Perhaps what is more illuminating is the joking hypothesis that Sharon Hill has perhaps noted in jest, but which must be seriously explored. What if this entire Ketchum paper is an elaborate joke/hoax/prank itself? Why would remarkably dubious papers be used as references? Why would a videotape that looks like nothing more than a person in a Halloween Bigfoot costume breathing heavily on the ground be presented as “supporting evidence”? Why would the Homo floresiensis date of 13,000 years be used in this self-published paper as the event horizon for the mating between a hominid and a hominoid? Has this paper been given easily discoverable landmines that translate into the fact this paper is an experiment in gullibility? Are we in the Land of Oz here?

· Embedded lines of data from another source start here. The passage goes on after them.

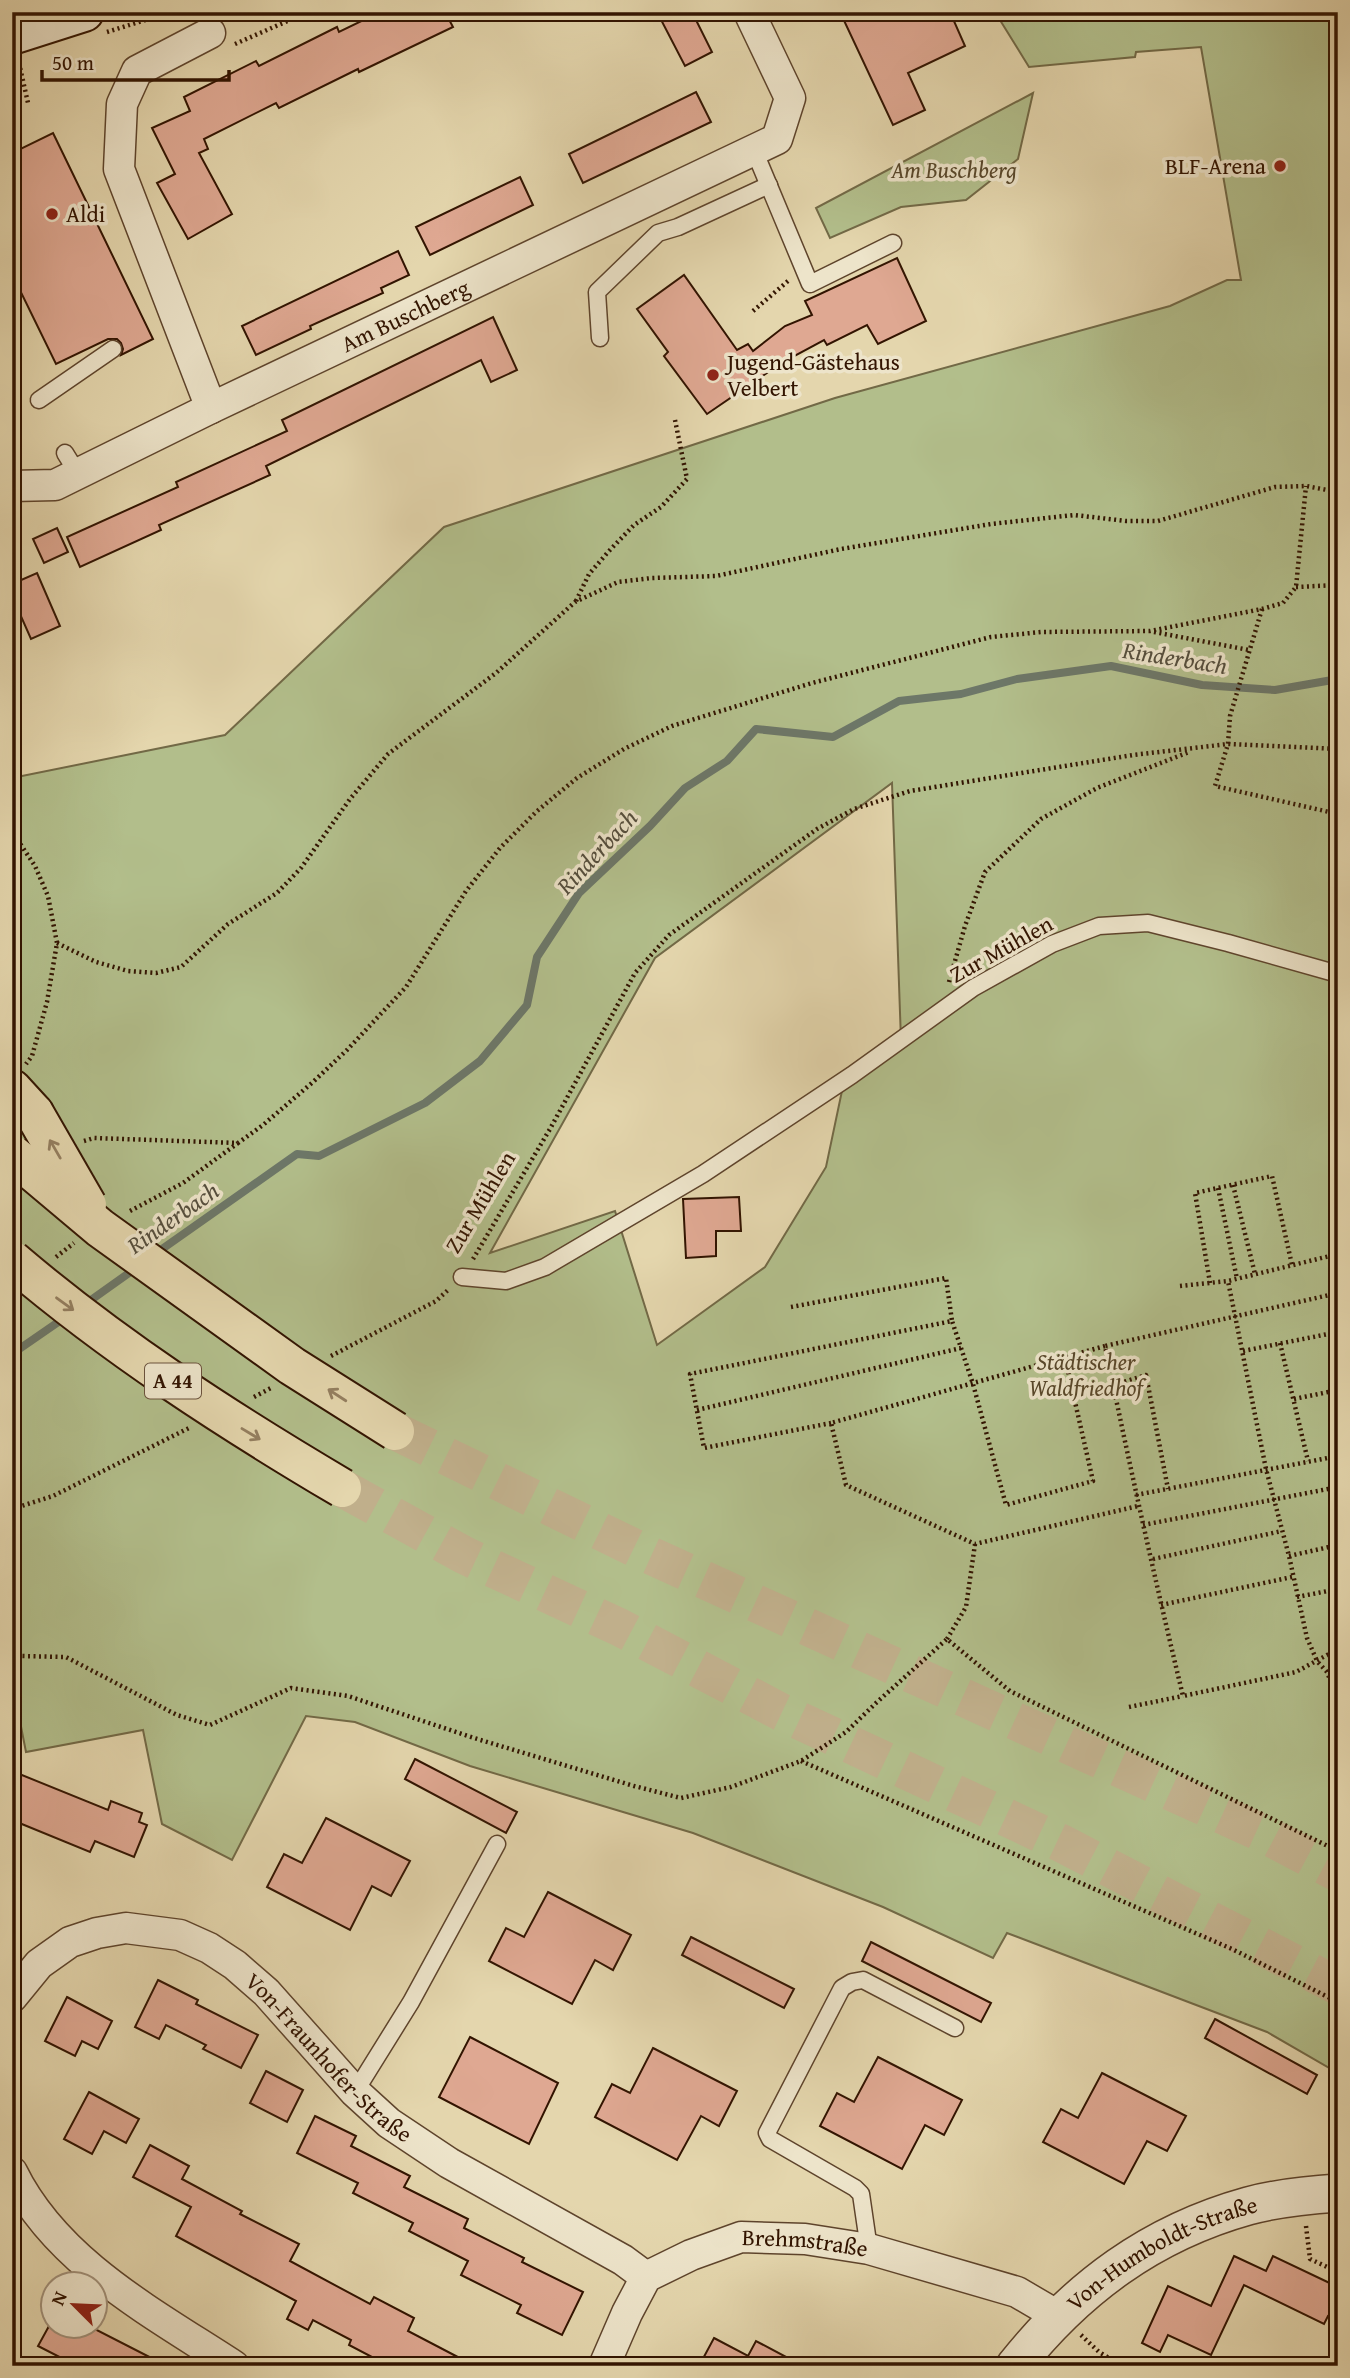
<svg xmlns="http://www.w3.org/2000/svg" width="1350" height="2378" font-family="'Gentium Book Plus',serif">
<style>
.green{fill:#b2be8b;stroke:#726946;stroke-width:2;fill-rule:evenodd}
.lines{fill:none;stroke-linecap:round;stroke-linejoin:round}
.stream{stroke:#6d7768;stroke-width:8}
.building{fill:#dfa892;stroke:#321401;stroke-width:2}
.motorway-tunnel{stroke:#c0af8b;stroke-width:38;stroke-dasharray:38 19;stroke-linecap:butt}
.service-casing{stroke:#5e442c;stroke-width:19}
.minor-casing{stroke:#5e442c;stroke-width:33}
.tertiary-casing{stroke:#5e442c;stroke-width:40}
.secondary-casing{stroke:#321401;stroke-width:42}
.motorway-casing{stroke:#321401;stroke-width:42}
.path{stroke:#321401;stroke-width:4.5;stroke-dasharray:2 3.5;stroke-linecap:butt}
.service{stroke:#ede4ca;stroke-width:16}
.minor{stroke:#ede4ca;stroke-width:30}
.tertiary{stroke:#ede4ca;stroke-width:37}
.secondary{stroke:#ede4ca;stroke-width:38}
.motorway{stroke:#e4d6ad;stroke-width:38}
.motorway-bridge-casing{stroke:#321401;stroke-width:42;stroke-linecap:butt}
.motorway-bridge{stroke:#e4d6ad;stroke-width:38}
.oneway{stroke:#947f60}
.poi-dot{fill:#8f2418;stroke:#ede4ca;stroke-width:2.5}
.labels{text-anchor:middle;stroke-width:7;stroke-linejoin:round;paint-order:stroke}
.shield{fill:#ede4ca;stroke:#6a523d;stroke-width:2}
.shield-label{font-size:21px;font-weight:bold;fill:#321401}
.poi-label{font-size:23px;fill:#321401;stroke:#ede4ca;text-anchor:start}
.park-label{font-size:23px;font-style:italic;fill:#58472a;stroke:#ede4ca}
.street-label{font-size:23px;fill:#321401;stroke:#ede4ca}
.water-label{font-size:24px;font-style:italic;fill:#554e3d;stroke:#ede4ca}
</style>
<rect width="100%" height="100%" fill="#e4d6ad"/>
<filter id="stains"><feTurbulence type="fractalNoise" baseFrequency=".00286" numOctaves="4"/><feColorMatrix values="0 0 0 0 .2 0 0 0 0 .09 0 0 0 0 .02 0 0 0 .5 -.17"/></filter>
<radialGradient id="worn" r=".72"><stop offset=".6" stop-color="#630" stop-opacity="0"/><stop offset="1" stop-color="#630" stop-opacity=".3"/></radialGradient>
<g class="green">
<path d="M995,12H1338V2073L1267,2032L1007,1933L993,1958L883,1907L693,1833L470,1766L355,1722L306,1716L232,1860L162,1824L143,1730L26,1752L12,1681V774L22,776L225,735L444,527L835,398L1170,306L1227,280H1241L1201,47L1136,52L1135,57L1029,67ZM892,783L901,1041L843,1086L826,1167L765,1267L657,1345L615,1211L490,1253L655,958Z"/>
<path d="M1033,93L1018,159L966,200L901,207L830,238L816,208Z"/>
</g>
<g class="lines">
<g class="stream">
<path d="M155,1254L297,1154L319,1156L425,1103L480,1061L527,1005L537,957L579,893L650,826L685,788L727,761L756,729L833,737L899,701L961,694L1017,679L1111,666L1202,685L1275,690L1338,679"/>
<path d="M84,1305L136,1268"/>
<path d="M12,1354L67,1316"/>
</g>
</g>
<g class="building">
<path d="M380,12H445L453,27L359,72L358,69L279,108L276,103L204,139L208,149L199,153L232,214L188,239L157,183L175,174L152,128L190,111L184,97L256,61L259,66L337,27L339,32Z"/>
<path d="M657,12H692L712,52L685,66Z"/>
<path d="M840,12H950L965,46L908,73L925,110L893,125Z"/>
<path d="M696,92L711,122L583,183L569,154Z"/>
<path d="M53,133L153,339L121,355L123,349L121,343L117,339H108L56,364L12,274V153Z"/>
<path d="M520,177L533,205L430,255L416,227Z"/>
<path d="M398,251L409,275L381,288L383,293L310,326L311,329L256,355L242,326Z"/>
<path d="M897,258L926,321L878,344L867,325L827,345L824,340L783,362L707,414L664,356L668,352L637,309L684,275L737,350L748,344L753,351L785,326L812,315L805,301Z"/>
<path d="M493,317L517,370L491,382L481,360L266,466L270,475L159,525L161,530L80,567L67,537L178,487L176,482L287,431L282,420Z"/>
<path d="M57,528L68,552L44,563L33,539Z"/>
<path d="M37,573L60,626L31,639L12,596V584Z"/>
<path d="M739,1197L741,1231H716V1256L686,1258L683,1199Z"/>
<path d="M415,1759L517,1812L506,1833L405,1779Z"/>
<path d="M12,1771L108,1810L111,1801L142,1813L139,1822L147,1825L134,1857L95,1841L90,1852L12,1820Z"/>
<path d="M326,1818L410,1861L391,1896L372,1886L350,1930L267,1887L284,1854L302,1863Z"/>
<path d="M548,1892L631,1935L613,1970L595,1960L572,2004L489,1961L506,1928L524,1937Z"/>
<path d="M691,1937L794,1989L784,2008L682,1955Z"/>
<path d="M871,1942L991,2003L981,2022L862,1961Z"/>
<path d="M158,1980L198,2000L196,2004L258,2035L241,2068L203,2049L206,2045L166,2025L159,2039L135,2027Z"/>
<path d="M67,1997L112,2021L98,2049L82,2041L75,2056L45,2041Z"/>
<path d="M1215,2019L1317,2075L1307,2094L1205,2038Z"/>
<path d="M470,2037L558,2083L529,2144L439,2097Z"/>
<path d="M653,2048L737,2091L719,2126L701,2116L677,2160L595,2117L612,2084L630,2093Z"/>
<path d="M878,2057L962,2100L944,2135L925,2125L902,2169L820,2126L837,2093L854,2102Z"/>
<path d="M266,2071L303,2090L287,2122L250,2103Z"/>
<path d="M1102,2073L1186,2116L1167,2151L1147,2141L1124,2184L1043,2142L1061,2109L1078,2118Z"/>
<path d="M89,2092L139,2119L126,2143L104,2131L92,2154L64,2139Z"/>
<path d="M315,2116L356,2136L351,2146L410,2176L404,2187L468,2219L464,2228L524,2258L522,2262L583,2292L562,2335L517,2313L521,2305L461,2275L468,2261L409,2231L413,2223L353,2193L358,2183L297,2153Z"/>
<path d="M150,2145L189,2166L182,2179L242,2211L240,2214L299,2244L290,2261L370,2304L374,2297L414,2318L408,2331L475,2366H389L349,2345L351,2340L313,2320L308,2330L287,2319L296,2301L176,2236L191,2207L133,2177Z"/>
<path d="M1234,2256L1266,2271L1273,2256L1338,2287V2320L1328,2316L1324,2324L1244,2285L1211,2355L1168,2335L1160,2352L1142,2343L1168,2286L1211,2306Z"/>
<path d="M49,2326H89L167,2366H77L38,2346Z"/>
<path d="M714,2338L748,2356L756,2341L803,2366H699Z"/>
</g>
<g class="lines">
<g class="motorway-tunnel">
<path d="M395,1431L645,1553L1262,1833L1338,1873"/>
<path d="M342,1488L464,1555L619,1627L781,1712L1061,1843L1338,1986"/>
</g>
<g class="service-casing">
<g id="service">
<path d="M754,150L810,284L893,243"/>
<path d="M600,338L597,292L658,233L678,227L769,185"/>
<path d="M39,400L113,349"/>
<path d="M65,453L78,474"/>
<path d="M462,1277L506,1281L545,1267L703,1174L852,1075L973,988L1052,944L1099,926L1148,923L1228,943L1338,974"/>
<path d="M355,2092L411,2002L497,1844"/>
<path d="M869,2249L861,2194L855,2188L770,2139L767,2133L842,1988L852,1982L863,1980L955,2028"/>
</g>
</g>
<g class="minor-casing">
<g id="minor">
<path d="M210,33L137,71L122,104L119,169L211,408"/>
<path id="s1" d="M12,486L55,485L211,408L777,139L790,98L749,12"/>
<path id="s2" d="M12,1997L39,1964L70,1942L97,1933L126,1928L180,1935L209,1948L235,1965L266,1992L355,2092L389,2123L449,2163L623,2260L646,2277"/>
<path d="M12,2172C56,2262 153,2313 234,2366"/>
<path id="s3" d="M604,2366L627,2313L646,2277L691,2255L741,2237L805,2239L869,2249L1017,2292L1058,2316"/>
</g>
</g>
<g class="tertiary-casing">
<g id="tertiary">
<path id="s4" d="M1015,2366C1077,2288 1151,2233 1248,2206C1277,2198 1308,2195 1338,2193"/>
</g>
</g>
<g class="secondary-casing">
<path id="secondary" d="M12,35L84,12"/>
</g>
<g class="motorway-casing">
<path id="motorway" d="M12,1089L34,1113"/>
</g>
<g class="path">
<path d="M107,32L171,12"/>
<path d="M235,44L308,12"/>
<path d="M19,63L28,103"/>
<path d="M753,311L788,281"/>
<path d="M1296,587L1338,585"/>
<path d="M576,601L589,574L609,551L634,525L661,507L687,479L675,420"/>
<path d="M1262,609L1230,716L1228,744L1215,786L1338,814"/>
<path d="M1154,632L1249,650"/>
<path d="M12,837L21,845L35,866L48,896L57,943L47,1002L32,1056L26,1064"/>
<path d="M57,943L96,962L128,971L156,973L181,967L228,924L277,893L301,868L350,799L388,754L496,673L575,602L618,582L652,578L716,576L841,549L991,524L1074,515L1126,521H1158L1275,487L1306,486L1338,492"/>
<path d="M949,982L965,926L985,872L1041,819L1097,788L1189,752"/>
<path d="M84,1141L94,1138L238,1143L263,1125L313,1082L347,1050L406,987L466,891L500,848L536,812L577,778L624,749L672,726L812,683L991,637L1041,632L1150,631L1262,609L1283,603L1296,587L1306,486"/>
<path d="M1233,1185L1255,1274"/>
<path d="M1218,1188L1237,1279"/>
<path d="M130,1211L183,1183L238,1143"/>
<path d="M1338,1254L1228,1281L1266,1469L1289,1556L1307,1638L1317,1661L1327,1672L1333,1687L1338,1710"/>
<path d="M56,1257L74,1243"/>
<path d="M473,1259L550,1129L635,973L669,935L817,829L854,809L910,791L1133,755L1228,744L1338,749"/>
<path d="M1210,1283L1195,1193L1272,1176L1292,1265"/>
<path d="M1180,1286L1228,1281"/>
<path d="M1338,1293L1105,1346C1129,1463 1155,1580 1183,1696L1296,1672L1327,1655L1338,1653"/>
<path d="M791,1307L946,1278L952,1321"/>
<path d="M1280,1343L1308,1461"/>
<path d="M1105,1346L831,1423L846,1485L975,1544L1138,1506"/>
<path d="M1243,1351L1338,1332"/>
<path d="M331,1356L436,1301L448,1290"/>
<path d="M1114,1385L1146,1375L1168,1489"/>
<path d="M254,1397L271,1388"/>
<path d="M1294,1399L1338,1390"/>
<path d="M697,1410L961,1348"/>
<path d="M831,1423L704,1448L690,1374L952,1321L973,1384L1006,1505L1093,1481L1065,1358"/>
<path d="M1136,1495L1338,1456"/>
<path d="M12,1509L53,1496L189,1428"/>
<path d="M1143,1525L1338,1487"/>
<path d="M1289,1556L1338,1545"/>
<path d="M1153,1559L1282,1531"/>
<path d="M1297,1597L1338,1589"/>
<path d="M1161,1605L1292,1577"/>
<path d="M947,1639L966,1607L975,1544"/>
<path d="M12,1653L21,1656L66,1657L177,1715L210,1725L291,1688L348,1696L474,1738L634,1786L681,1798L731,1787L801,1761L846,1732L876,1703L947,1639L1010,1691L1338,1851"/>
<path d="M1129,1707L1183,1696"/>
<path d="M801,1761L1232,1949L1338,2002"/>
<path d="M1306,2226L1310,2259L1338,2272"/>
<path d="M1081,2335L1099,2352L1122,2366"/>
</g>
<use href="#service" class="service"/>
<use href="#minor" class="minor"/>
<use href="#tertiary" class="tertiary"/>
<use href="#secondary" class="secondary"/>
<use href="#motorway" class="motorway"/>
<g class="motorway-bridge-casing">
<g id="motorway-bridge">
<path d="M34,1113L87,1205"/>
<path d="M12,1154L100,1228L292,1366L395,1431"/>
<path d="M12,1260C114,1347 227,1420 342,1488"/>
</g>
</g>
<use href="#motorway-bridge" class="motorway-bridge"/>
</g>
<defs><path id="oneway-shaft" d="M-6 0H5M1.5-3L5.5 0L1.5 3" fill="none" stroke-width="1.6" stroke-linecap="round" stroke-linejoin="round" transform="scale(1.75)"/></defs>
<g class="oneway">
<use href="#oneway-shaft" transform="translate(55 1149) rotate(-120)"/>
<use href="#oneway-shaft" transform="translate(65 1304) rotate(36)"/>
<use href="#oneway-shaft" transform="translate(337 1395) rotate(-147)"/>
<use href="#oneway-shaft" transform="translate(251 1434) rotate(31)"/>
</g>
<g class="poi-dot">
<circle cx="1280" cy="166" r="7"/>
<circle cx="52" cy="214" r="7"/>
<circle cx="713" cy="375" r="7"/>
</g>
<g class="labels">
<rect class="shield" x="145" y="1363.5" width="56" height="35" rx="5"/>
<g class="shield-label">
<text x="173" y="1388">A 44</text>
</g>
<g class="poi-label">
<text x="1266" y="174" text-anchor="end">BLF-Arena</text>
<text x="66" y="222">Aldi</text>
<text x="727" y="370">Jugend-Gästehaus<tspan x="727" dy="26">Velbert</tspan></text>
</g>
<g class="park-label">
<text x="954" y="178">Am Buschberg</text>
<text x="1086" y="1370">Städtischer<tspan x="1086" dy="26">Waldfriedhof</tspan></text>
</g>
<g class="street-label">
<text dy="8" stroke="none"><textPath href="#s1" startOffset="432">Am Buschberg</textPath></text>
<text transform="translate(1001 949) rotate(-29)" y="8">Zur Mühlen</text>
<text transform="translate(480 1202) rotate(-59)" y="8">Zur Mühlen</text>
<text dy="8" stroke="none"><textPath href="#s2" startOffset="388">Von-Fraunhofer-Straße</textPath></text>
<text dy="8" stroke="none"><textPath href="#s3" startOffset="266">Brehmstraße</textPath></text>
<text dy="8" stroke="none"><textPath href="#s4" startOffset="189">Von-Humboldt-Straße</textPath></text>
</g>
<g class="water-label">
<text transform="translate(1175 658) rotate(9)" y="8">Rinderbach</text>
<text transform="translate(597 852) rotate(-47)" y="8">Rinderbach</text>
<text transform="translate(173 1218) rotate(-35)" y="8">Rinderbach</text>
</g>
</g>
<rect width="1350" height="2378" fill="none" stroke="#e4d6ad" stroke-width="42"/>
<rect x="14" y="14" width="1322" height="2350" fill="none" stroke="#321401" stroke-width="3.5"/>
<rect x="21" y="21" width="1308" height="2336" fill="none" stroke="#321401" stroke-width="2"/>
<g transform="translate(74 2305) rotate(294)"><circle r="33" fill="#ede4ca" stroke="#a2917a" stroke-width="2"/>
<path d="M0-5L12 26L0 18L-12 26Z" fill="#8f2418"/>
<text y="-10" font-size="19" font-weight="bold" text-anchor="middle" fill="#321401">N</text>
</g>
<path d="M42 70v10h187v-10" fill="none" stroke="#321401" stroke-width="3.5"/>
<text x="52" y="70" font-size="21" fill="#321401" stroke="#ede4ca" stroke-width="5" paint-order="stroke">50 m</text>
<rect width="100%" height="100%" filter="url(#stains)"/>
<rect width="100%" height="100%" fill="url(#worn)"/>
</svg>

While I think it is only proper to not attack Dr. Melba Ketchum personally, her work is open to questions and criticisms, of course. “No data, no discovery,” are still my watchwords about this entire affair, which remains my favorite quote coming out of this phase of our examinations of the Ketchum paper. It is a comment from anthropologist John Hawks concerning his caution with Dr. Ketchum’s paper.
My thanks to Sharon Hill for spreading the word that part of what is in the Ketchum paper is not foundation references of data, but are hoaxes themselves or papers about misidentification discoveries.
From a cryptozoologically point-of-view, if you are an investigator, always be aware of the environment in which you are, be on the lookout for common sources of hoaxing as you interview eyewitnesses, especially if they give you hair samples. Try to take notice if that’s a bison rug in the front room, under that chair in which you are sitting.
Some of the more interesting hoaxed “Bigfoot hair samples” have originated from horse owners, taxidermy specimens, taxidermists, and the eyewitnesses’ camel hair brushes. Do accept samples, while remembering, that the “evidence” is only as good as the credibility of the source.